Die Sage vom Raubritter Diez von Schaumburg. 1337
Reihe: Münchner Stadtbuch
Staffel 1· Folge 19 · 01:49
🎧 Podcastbeschreibung
Im Jahr 1337 erzählt man sich in München die Geschichte des Ritters Diez von Schaumburg – eines einst tapferen Kriegers im Dienste Kaiser Ludwigs, der jedoch zum gefürchteten Raubritter wurde. Da ihm sein Sold angeblich nicht ausgezahlt wurde, wandte er sich dem Rauben zu – ein Vorgehen, das in jener Zeit unter Rittern keineswegs ungewöhnlich war.
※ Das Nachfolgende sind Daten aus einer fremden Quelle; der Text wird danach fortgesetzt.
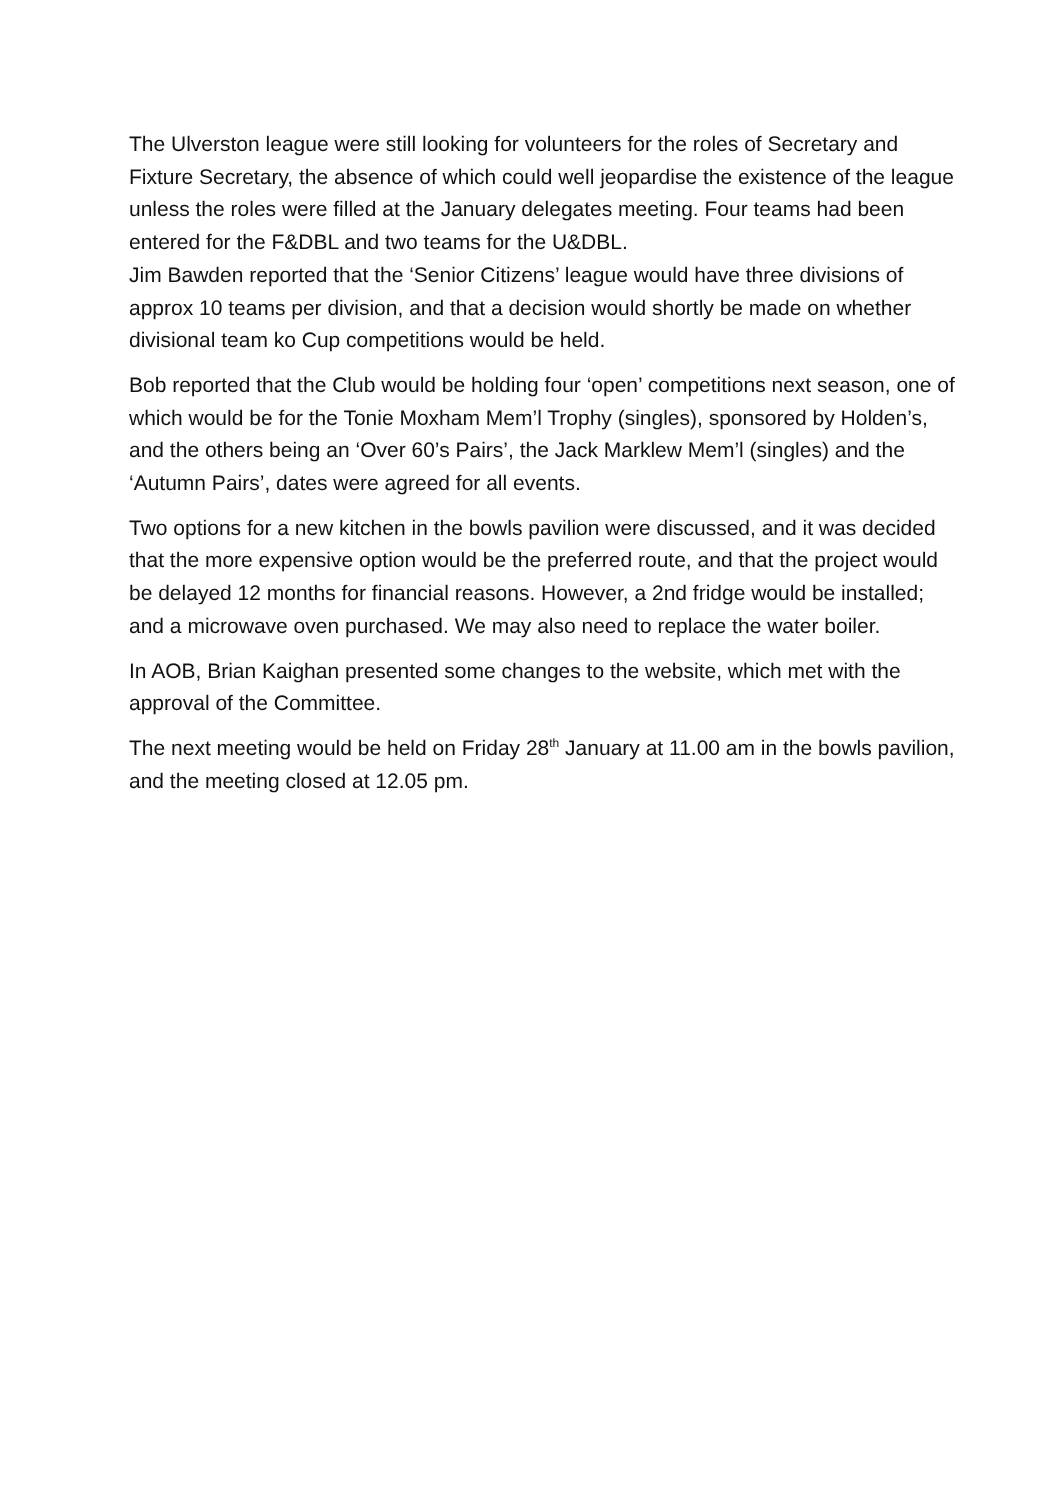The Ulverston league were still looking for volunteers for the roles of Secretary and Fixture Secretary, the absence of which could well jeopardise the existence of the league unless the roles were filled at the January delegates meeting. Four teams had been entered for the F&DBL and two teams for the U&DBL.
Jim Bawden reported that the ‘Senior Citizens’ league would have three divisions of approx 10 teams per division, and that a decision would shortly be made on whether divisional team ko Cup competitions would be held.
Bob reported that the Club would be holding four ‘open’ competitions next season, one of which would be for the Tonie Moxham Mem’l Trophy (singles), sponsored by Holden’s, and the others being an ‘Over 60’s Pairs’, the Jack Marklew Mem’l (singles) and the ‘Autumn Pairs’, dates were agreed for all events.
Two options for a new kitchen in the bowls pavilion were discussed, and it was decided that the more expensive option would be the preferred route, and that the project would be delayed 12 months for financial reasons. However, a 2nd fridge would be installed; and a microwave oven purchased. We may also need to replace the water boiler.
In AOB, Brian Kaighan presented some changes to the website, which met with the approval of the Committee.
The next meeting would be held on Friday 28<sup>th</sup> January at 11.00 am in the bowls pavilion, and the meeting closed at 12.05 pm.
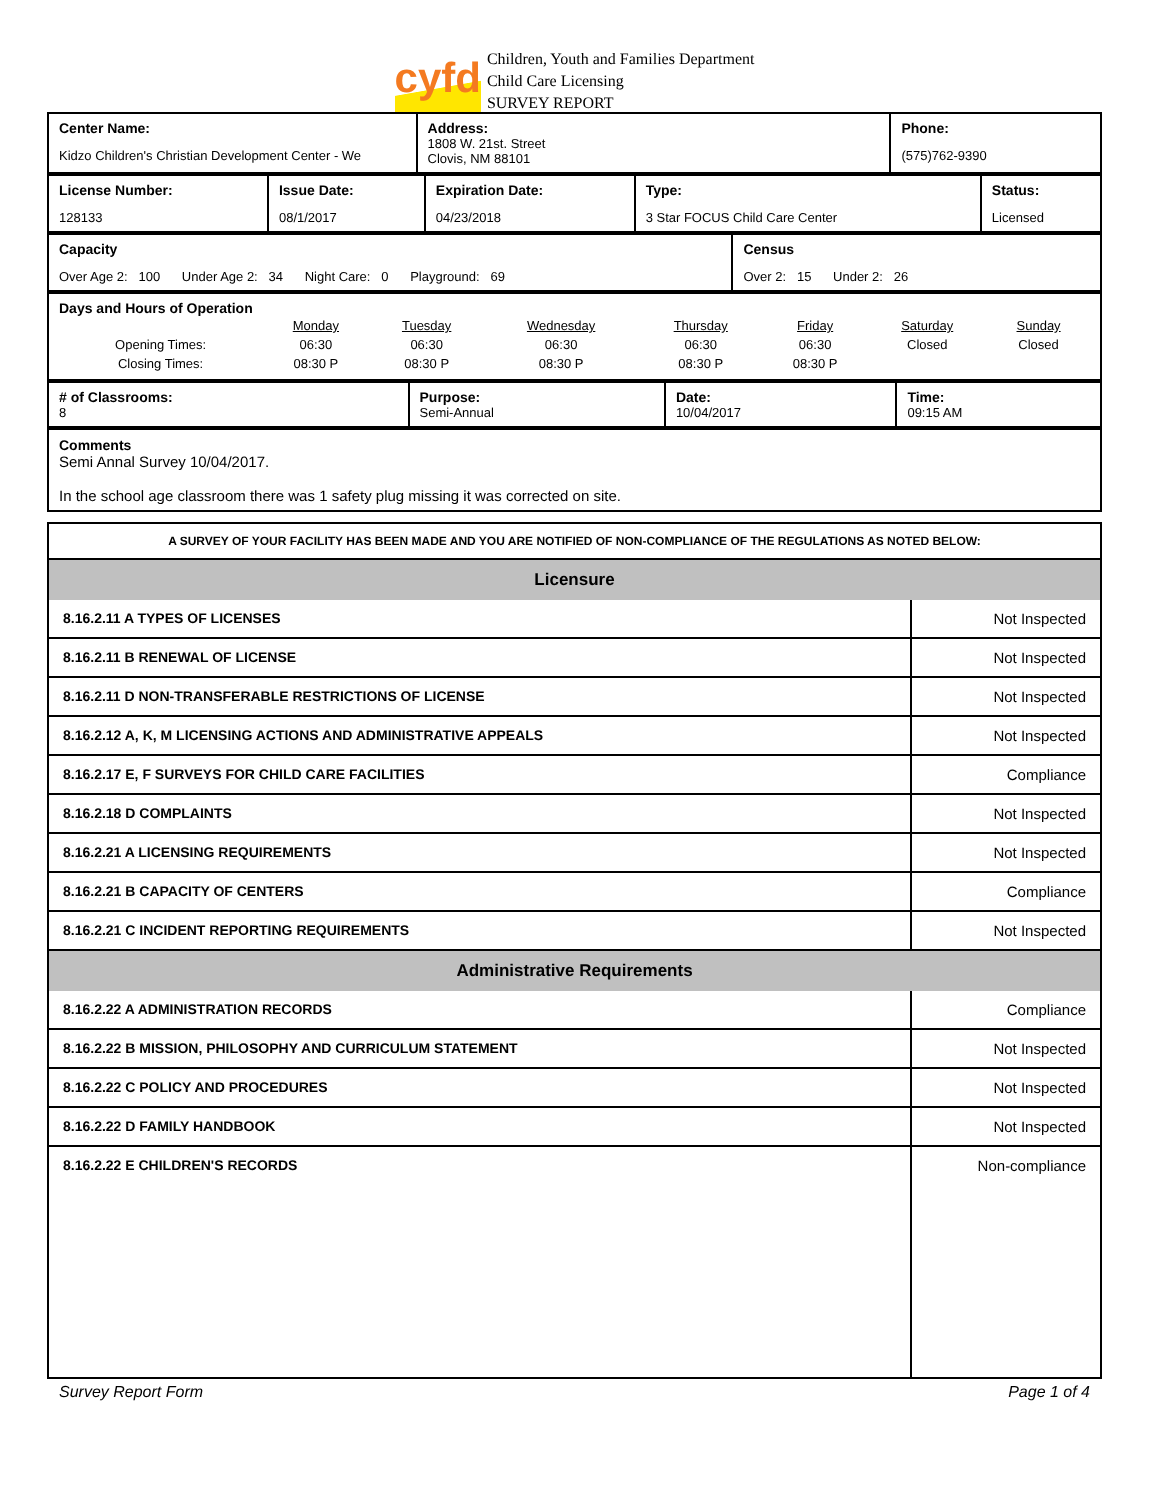cyfd
Children, Youth and Families Department
Child Care Licensing
SURVEY REPORT
| Center Name: Kidzo Children's Christian Development Center - We | Address: 1808 W. 21st. Street Clovis, NM 88101 | Phone: (575)762-9390 |
| License Number: 128133 | Issue Date: 08/1/2017 | Expiration Date: 04/23/2018 | Type: 3 Star FOCUS Child Care Center | Status: Licensed |
| Capacity Over Age 2: 100 Under Age 2: 34 Night Care: 0 Playground: 69 | Census Over 2: 15 Under 2: 26 |
| Days and Hours of Operation / / Monday / Tuesday / Wednesday / Thursday / Friday / Saturday / Sunday / / Opening Times: / 06:30 / 06:30 / 06:30 / 06:30 / 06:30 / Closed / Closed / / Closing Times: / 08:30 P / 08:30 P / 08:30 P / 08:30 P / 08:30 P / / / |
| # of Classrooms: 8 | Purpose: Semi-Annual | Date: 10/04/2017 | Time: 09:15 AM |
| Comments Semi Annal Survey 10/04/2017. In the school age classroom there was 1 safety plug missing it was corrected on site. |
| A SURVEY OF YOUR FACILITY HAS BEEN MADE AND YOU ARE NOTIFIED OF NON-COMPLIANCE OF THE REGULATIONS AS NOTED BELOW: |
| Licensure | |
| 8.16.2.11 A TYPES OF LICENSES | Not Inspected |
| 8.16.2.11 B RENEWAL OF LICENSE | Not Inspected |
| 8.16.2.11 D NON-TRANSFERABLE RESTRICTIONS OF LICENSE | Not Inspected |
| 8.16.2.12 A, K, M LICENSING ACTIONS AND ADMINISTRATIVE APPEALS | Not Inspected |
| 8.16.2.17 E, F SURVEYS FOR CHILD CARE FACILITIES | Compliance |
| 8.16.2.18 D COMPLAINTS | Not Inspected |
| 8.16.2.21 A LICENSING REQUIREMENTS | Not Inspected |
| 8.16.2.21 B CAPACITY OF CENTERS | Compliance |
| 8.16.2.21 C INCIDENT REPORTING REQUIREMENTS | Not Inspected |
| Administrative Requirements | |
| 8.16.2.22 A ADMINISTRATION RECORDS | Compliance |
| 8.16.2.22 B MISSION, PHILOSOPHY AND CURRICULUM STATEMENT | Not Inspected |
| 8.16.2.22 C POLICY AND PROCEDURES | Not Inspected |
| 8.16.2.22 D FAMILY HANDBOOK | Not Inspected |
| 8.16.2.22 E CHILDREN'S RECORDS | Non-compliance |
Survey Report Form Page 1 of 4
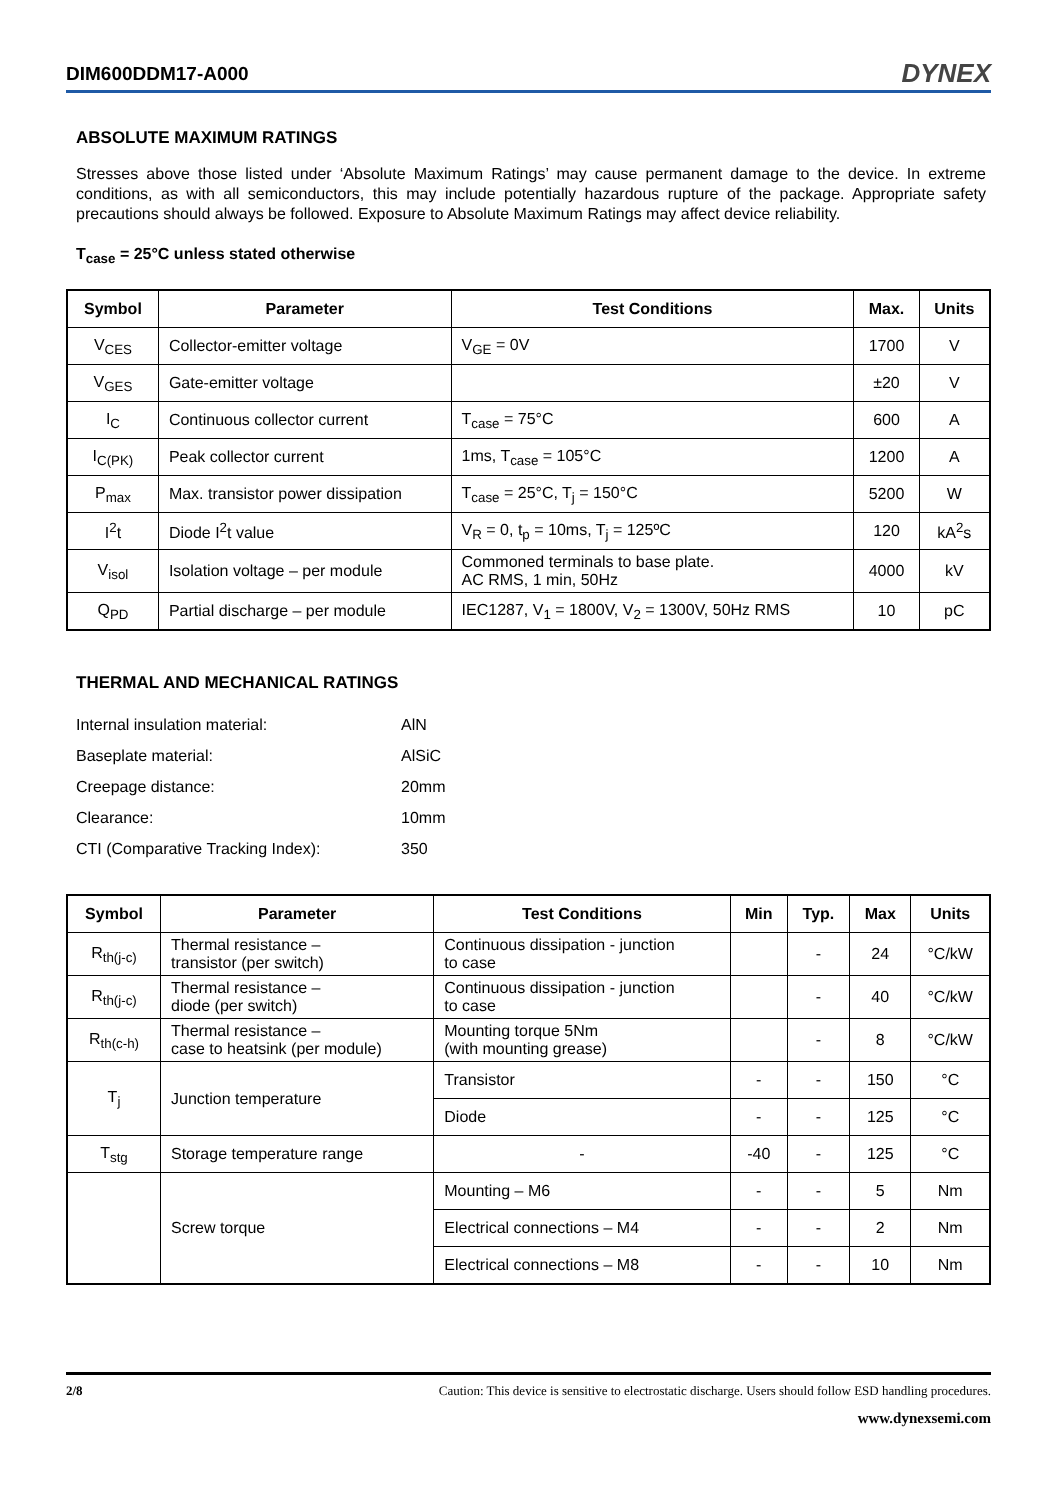DIM600DDM17-A000 DYNEX
ABSOLUTE MAXIMUM RATINGS
Stresses above those listed under ‘Absolute Maximum Ratings’ may cause permanent damage to the device. In extreme conditions, as with all semiconductors, this may include potentially hazardous rupture of the package. Appropriate safety precautions should always be followed. Exposure to Absolute Maximum Ratings may affect device reliability.
T<sub>case</sub> = 25°C unless stated otherwise
| Symbol | Parameter | Test Conditions | Max. | Units |
| --- | --- | --- | --- | --- |
| V<sub>CES</sub> | Collector-emitter voltage | V<sub>GE</sub> = 0V | 1700 | V |
| V<sub>GES</sub> | Gate-emitter voltage | | ±20 | V |
| I<sub>C</sub> | Continuous collector current | T<sub>case</sub> = 75°C | 600 | A |
| I<sub>C(PK)</sub> | Peak collector current | 1ms, T<sub>case</sub> = 105°C | 1200 | A |
| P<sub>max</sub> | Max. transistor power dissipation | T<sub>case</sub> = 25°C, T<sub>j</sub> = 150°C | 5200 | W |
| I<sup>2</sup>t | Diode I<sup>2</sup>t value | V<sub>R</sub> = 0, t<sub>p</sub> = 10ms, T<sub>j</sub> = 125ºC | 120 | kA<sup>2</sup>s |
| V<sub>isol</sub> | Isolation voltage – per module | Commoned terminals to base plate. AC RMS, 1 min, 50Hz | 4000 | kV |
| Q<sub>PD</sub> | Partial discharge – per module | IEC1287, V<sub>1</sub> = 1800V, V<sub>2</sub> = 1300V, 50Hz RMS | 10 | pC |
THERMAL AND MECHANICAL RATINGS
| Internal insulation material: | AlN |
| Baseplate material: | AlSiC |
| Creepage distance: | 20mm |
| Clearance: | 10mm |
| CTI (Comparative Tracking Index): | 350 |
| Symbol | Parameter | Test Conditions | Min | Typ. | Max | Units |
| --- | --- | --- | --- | --- | --- | --- |
| R<sub>th(j-c)</sub> | Thermal resistance – transistor (per switch) | Continuous dissipation - junction to case | | - | 24 | °C/kW |
| R<sub>th(j-c)</sub> | Thermal resistance – diode (per switch) | Continuous dissipation - junction to case | | - | 40 | °C/kW |
| R<sub>th(c-h)</sub> | Thermal resistance – case to heatsink (per module) | Mounting torque 5Nm (with mounting grease) | | - | 8 | °C/kW |
| T<sub>j</sub> | Junction temperature | Transistor | - | - | 150 | °C |
| | | Diode | - | - | 125 | °C |
| T<sub>stg</sub> | Storage temperature range | - | -40 | - | 125 | °C |
| | Screw torque | Mounting – M6 | - | - | 5 | Nm |
| | | Electrical connections – M4 | - | - | 2 | Nm |
| | | Electrical connections – M8 | - | - | 10 | Nm |
2/8 Caution: This device is sensitive to electrostatic discharge. Users should follow ESD handling procedures.
www.dynexsemi.com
Doch Schaumburg trieb es zu weit: Immer wieder überfiel er Kaufleute und schadete damit wichtigen Handelsstädten wie Augsburg und Nürnberg. Schließlich wurde er von Münchner Bürgern gefasst und zum Tode verurteilt.
Der Legende nach bat er vor seiner Hinrichtung um eine letzte Gnade: Seine Knechte sollten begnadigt werden, wenn er – selbst nach der Enthauptung – noch an ihnen vorbeilaufen könne. Der Kaiser willigte ein. Und tatsächlich soll der kopflose Körper des Ritters noch an allen vier Gefährten vorbeigelaufen sein, bevor er zusammenbrach. Die Knechte wurden daraufhin verschont.
Die Geschichte gehört zu den eindrucksvollsten Sagen des mittelalterlichen Münchens – und zeigt zugleich, wie eng Wirklichkeit und Legende in dieser Zeit miteinander verwoben sind.